Try to correct the mistakes in the wordlist and see if it helps to recognize these words.
... or run Tesseract without a wordlist. I recently removed the wordlists from the best traineddata to see and compare the real quality of the trained LSTM data. This is impossible when Tesseract uses a wordlist. With wordlists, Tesseract also invents words which don't occur in the original text ("computer" and "Google" in historical documents).
PS. Is there a parameter which disables the post OCR steps (like wordlist evaluation) in Tesseract without the need to remove the wordlists from the traineddata files?
Yes, there is a parameter which disables the wordlist evaluation.
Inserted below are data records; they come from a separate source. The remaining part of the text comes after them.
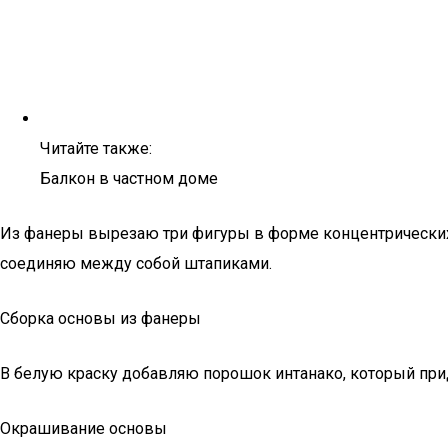
Читайте также:
Балкон в частном доме
Из фанеры вырезаю три фигуры в форме концентрических 
соединяю между собой штапиками.
Сборка основы из фанеры
В белую краску добавляю порошок интанако, который при
Окрашивание основы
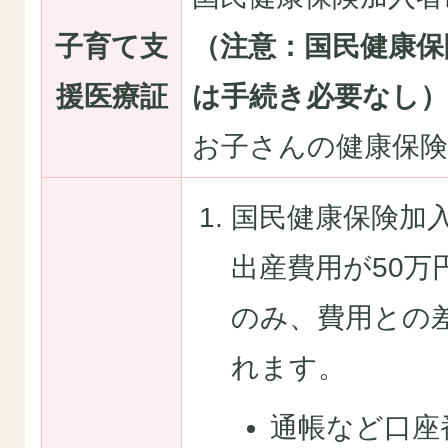
子育て支
（注意：国民健康保
援医療証
は手続き必要なし）
お子さんの健康保険
国民健康保険加
出産費用が50万
のみ、費用との
れます。
通帳など口座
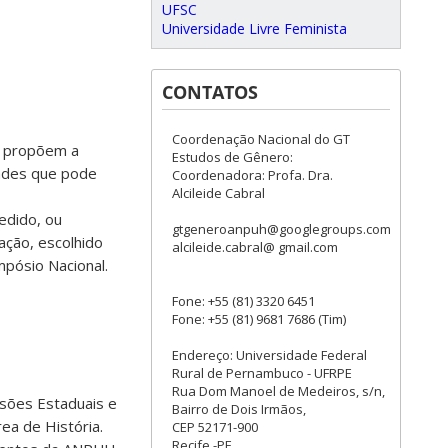
UFSC
Universidade Livre Feminista
CONTATOS
Coordenação Nacional do GT
e propõem a
Estudos de Gênero:
dades que pode
Coordenadora: Profa. Dra.
Alcileide Cabral
edido, ou
gtgeneroanpuh@googlegroups.com
ação, escolhido
alcileide.cabral@ gmail.com
pósio Nacional.
Fone: +55 (81) 3320 6451
Fone: +55 (81) 9681 7686 (Tim)
Endereço: Universidade Federal
Rural de Pernambuco - UFRPE
Rua Dom Manoel de Medeiros, s/n,
ssões Estaduais e
Bairro de Dois Irmãos,
rea de História.
CEP 52171-900
Recife -PE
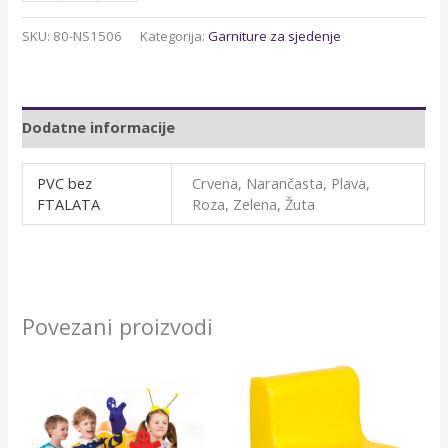
SKU:
80-NS1506
Kategorija:
Garniture za sjedenje
Dodatne informacije
PVC bez
Crvena, Narančasta, Plava,
FTALATA
Roza, Zelena, Žuta
Povezani proizvodi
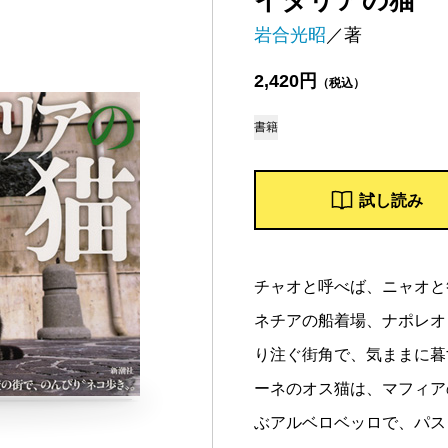
イタリアの猫
岩合光昭
／著
2,420円
（税込）
書籍
試し読み
チャオと呼べば、ニャオと
ネチアの船着場、ナポレオ
り注ぐ街角で、気ままに暮
ーネのオス猫は、マフィア
ぶアルベロベッロで、パス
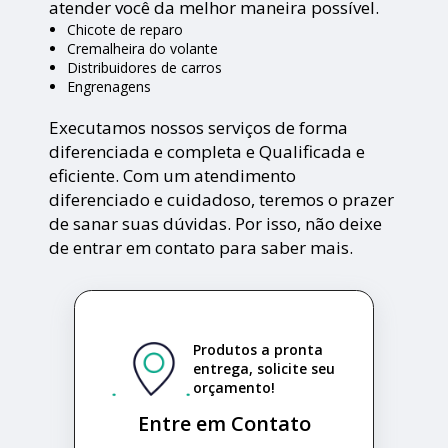
atender você da melhor maneira possível.
Chicote de reparo
Cremalheira do volante
Distribuidores de carros
Engrenagens
Executamos nossos serviços de forma
diferenciada e completa e Qualificada e
eficiente. Com um atendimento
diferenciado e cuidadoso, teremos o prazer
de sanar suas dúvidas. Por isso, não deixe
de entrar em contato para saber mais.
Produtos a pronta
entrega, solicite seu
orçamento!
Entre em Contato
I don't remember its name right now...
Please see https://github.com/tesseract-ocr/tesseract/issues/960
I guess, you can make the following two config variables as false to not load the wordlist dawg files.
load_system_dawg T load_freq_dawg T
The parameter is lstm_use_matrix.
I guess, you can make the following two config variables as false to not load the wordlist dawg files. load_system_dawg T load_freq_dawg T
load_system_dawg should work.
load_freq_dawg seems to have no impact on the lstm recognizer.
Those config variables related to the legacy engine. New traineddata files have a different lstm-word-dawg and have no freq-dawg files. So, I am not sure whether they will work. I haven't tried it yet.
I wonder why LSTM needs its own word list. I'd expect that a word list is different for different languages, and it is also reasonable to use different word lists for different kinds of text (topic, date) of the same language, but it should not depend on the OCR algorithm.
It is not that the wordlist is different, but the fact that the legacy engine and LSTM models might be using different unicharsets.
The creation and unpacking of dawgs requires unicharsets, that's why there are two sets of dawg files, even for numbers and punctuation, in addition to the wordlist.
@theraysmith
Ray, Thanks for updating the Wiki page for LSTM training. A few more changes in the following may be required in light of the updates:
Please also provide command for building traineddata with just the .lstm file or with just .lstm and lstm-dawgs (so as to minimize traineddata filesize, if only LSTM is going to be used).